Stored entries:
>>>
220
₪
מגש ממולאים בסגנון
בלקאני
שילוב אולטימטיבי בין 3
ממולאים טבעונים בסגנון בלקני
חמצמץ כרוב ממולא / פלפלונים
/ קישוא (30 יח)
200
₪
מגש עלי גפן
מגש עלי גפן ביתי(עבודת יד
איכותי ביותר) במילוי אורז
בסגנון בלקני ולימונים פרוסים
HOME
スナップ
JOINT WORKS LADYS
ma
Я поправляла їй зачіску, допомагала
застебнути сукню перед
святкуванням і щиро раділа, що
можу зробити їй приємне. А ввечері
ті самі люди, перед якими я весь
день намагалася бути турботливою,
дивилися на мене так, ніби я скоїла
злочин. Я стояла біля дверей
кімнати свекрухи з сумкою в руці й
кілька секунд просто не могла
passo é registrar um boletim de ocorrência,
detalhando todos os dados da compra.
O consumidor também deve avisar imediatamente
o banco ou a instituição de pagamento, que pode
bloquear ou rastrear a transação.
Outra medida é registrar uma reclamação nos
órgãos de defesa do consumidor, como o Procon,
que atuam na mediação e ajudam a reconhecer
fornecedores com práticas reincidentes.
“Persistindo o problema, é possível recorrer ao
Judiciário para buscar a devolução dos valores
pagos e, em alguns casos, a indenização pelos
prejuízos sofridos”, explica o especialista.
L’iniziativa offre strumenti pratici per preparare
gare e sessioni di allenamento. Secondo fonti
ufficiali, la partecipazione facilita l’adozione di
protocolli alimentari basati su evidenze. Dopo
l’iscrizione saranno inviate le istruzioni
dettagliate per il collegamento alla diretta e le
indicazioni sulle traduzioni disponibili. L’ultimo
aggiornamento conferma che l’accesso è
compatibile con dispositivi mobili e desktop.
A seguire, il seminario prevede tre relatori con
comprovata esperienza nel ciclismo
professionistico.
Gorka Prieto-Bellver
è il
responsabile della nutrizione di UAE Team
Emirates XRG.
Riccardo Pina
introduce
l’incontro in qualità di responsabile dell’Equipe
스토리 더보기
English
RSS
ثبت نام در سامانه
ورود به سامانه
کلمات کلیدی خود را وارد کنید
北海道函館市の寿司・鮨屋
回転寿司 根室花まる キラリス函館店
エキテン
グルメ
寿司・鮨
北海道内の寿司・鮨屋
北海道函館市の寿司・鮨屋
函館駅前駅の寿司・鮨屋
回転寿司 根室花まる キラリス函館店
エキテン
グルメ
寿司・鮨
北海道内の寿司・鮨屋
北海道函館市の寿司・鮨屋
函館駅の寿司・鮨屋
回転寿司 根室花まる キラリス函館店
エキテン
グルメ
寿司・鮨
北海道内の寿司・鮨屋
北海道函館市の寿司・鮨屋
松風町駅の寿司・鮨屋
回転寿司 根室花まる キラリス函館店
<<<
>>>
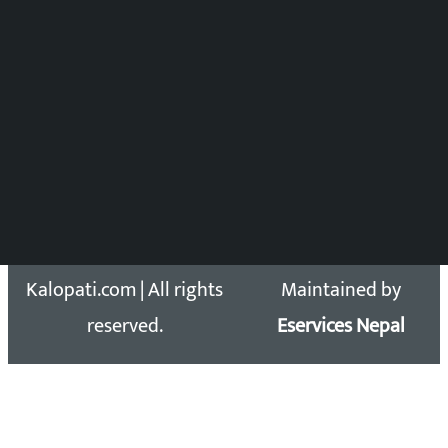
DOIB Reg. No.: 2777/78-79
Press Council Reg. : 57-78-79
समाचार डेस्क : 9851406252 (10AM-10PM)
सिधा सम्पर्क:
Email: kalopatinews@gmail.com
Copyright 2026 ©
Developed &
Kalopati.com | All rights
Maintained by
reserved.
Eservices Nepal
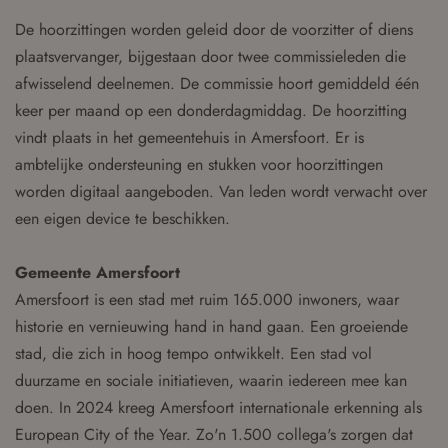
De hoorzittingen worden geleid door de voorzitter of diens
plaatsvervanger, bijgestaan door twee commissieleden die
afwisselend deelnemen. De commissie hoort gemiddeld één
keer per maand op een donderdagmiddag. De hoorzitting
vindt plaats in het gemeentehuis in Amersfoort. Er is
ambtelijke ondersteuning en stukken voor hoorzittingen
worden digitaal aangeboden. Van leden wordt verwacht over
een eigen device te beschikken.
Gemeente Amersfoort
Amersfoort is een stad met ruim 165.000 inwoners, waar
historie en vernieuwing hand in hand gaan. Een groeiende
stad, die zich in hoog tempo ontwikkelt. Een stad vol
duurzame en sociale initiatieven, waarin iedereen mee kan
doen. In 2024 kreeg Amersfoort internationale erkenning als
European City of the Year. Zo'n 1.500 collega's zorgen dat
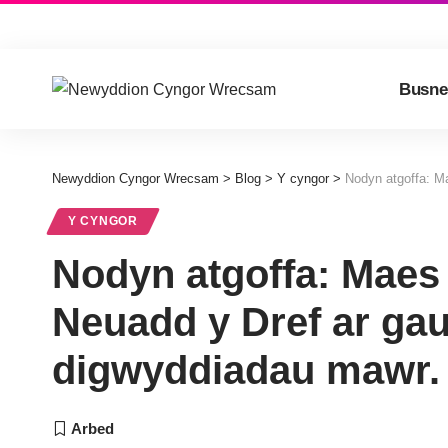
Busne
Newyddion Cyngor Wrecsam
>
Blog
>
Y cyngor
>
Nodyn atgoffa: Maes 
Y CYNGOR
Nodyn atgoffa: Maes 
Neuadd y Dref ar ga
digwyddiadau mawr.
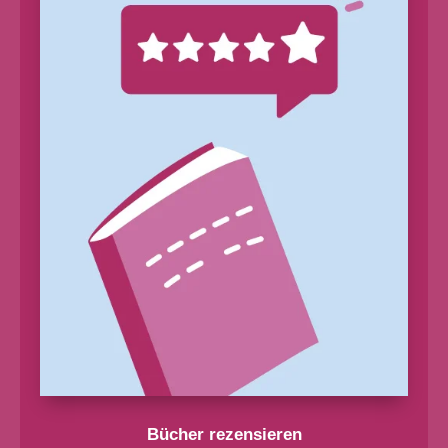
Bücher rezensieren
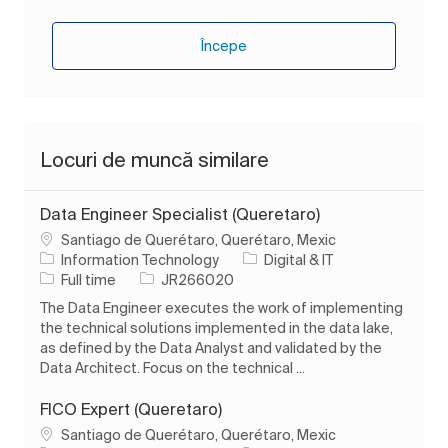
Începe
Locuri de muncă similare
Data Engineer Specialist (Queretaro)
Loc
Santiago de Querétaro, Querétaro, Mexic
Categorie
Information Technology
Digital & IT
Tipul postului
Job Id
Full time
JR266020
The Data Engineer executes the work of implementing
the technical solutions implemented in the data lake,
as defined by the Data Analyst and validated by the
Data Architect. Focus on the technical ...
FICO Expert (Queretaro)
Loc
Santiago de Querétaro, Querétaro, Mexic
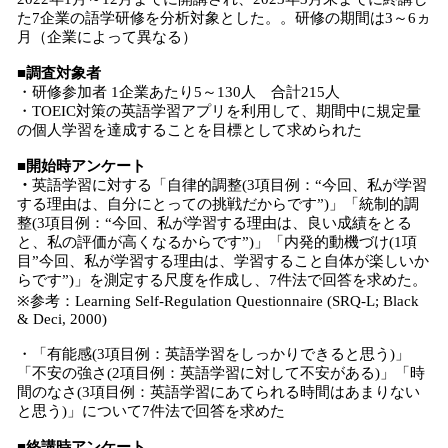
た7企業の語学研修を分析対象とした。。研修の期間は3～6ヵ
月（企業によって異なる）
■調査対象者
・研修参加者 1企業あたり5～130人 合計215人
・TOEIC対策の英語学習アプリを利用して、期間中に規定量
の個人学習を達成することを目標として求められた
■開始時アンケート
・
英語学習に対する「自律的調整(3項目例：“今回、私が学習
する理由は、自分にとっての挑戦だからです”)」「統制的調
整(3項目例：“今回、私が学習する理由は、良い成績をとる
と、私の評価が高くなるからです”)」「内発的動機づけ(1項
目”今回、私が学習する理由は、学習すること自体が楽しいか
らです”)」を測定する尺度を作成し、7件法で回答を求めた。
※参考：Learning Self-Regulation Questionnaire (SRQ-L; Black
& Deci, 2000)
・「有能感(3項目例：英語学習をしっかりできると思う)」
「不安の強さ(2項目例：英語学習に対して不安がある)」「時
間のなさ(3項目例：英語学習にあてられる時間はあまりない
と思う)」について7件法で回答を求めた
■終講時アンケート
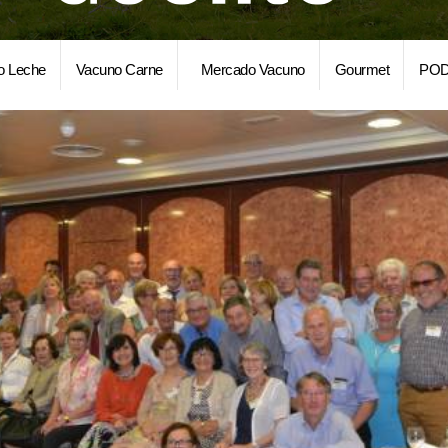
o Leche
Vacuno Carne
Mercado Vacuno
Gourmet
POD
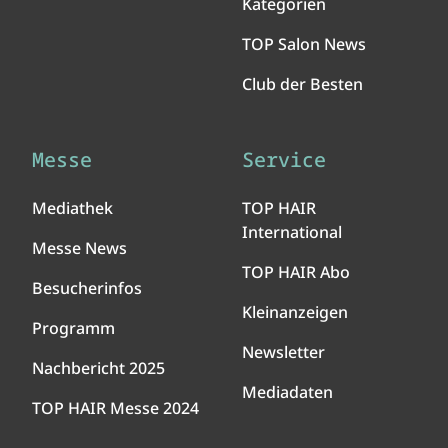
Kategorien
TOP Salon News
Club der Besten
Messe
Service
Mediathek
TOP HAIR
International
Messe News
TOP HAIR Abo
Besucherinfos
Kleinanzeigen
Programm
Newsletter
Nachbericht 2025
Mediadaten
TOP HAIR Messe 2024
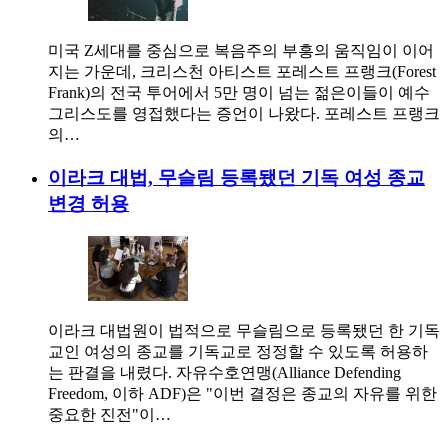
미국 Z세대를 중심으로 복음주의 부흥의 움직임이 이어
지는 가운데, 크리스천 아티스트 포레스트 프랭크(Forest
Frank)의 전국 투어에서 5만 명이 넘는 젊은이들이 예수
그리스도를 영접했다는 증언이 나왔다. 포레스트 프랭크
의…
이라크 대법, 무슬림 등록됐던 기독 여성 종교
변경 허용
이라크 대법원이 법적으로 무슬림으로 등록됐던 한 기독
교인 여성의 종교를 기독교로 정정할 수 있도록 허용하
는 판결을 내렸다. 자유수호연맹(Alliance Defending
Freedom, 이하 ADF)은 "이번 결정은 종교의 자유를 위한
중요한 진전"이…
<<<
**GOAL OF THE EXERCISE**
A copy of each line in the data above that holds the string "registrar" is needed.

**RESPONSE AREA**
passo é registrar um boletim de ocorrência,
Outra medida é registrar uma reclamação nos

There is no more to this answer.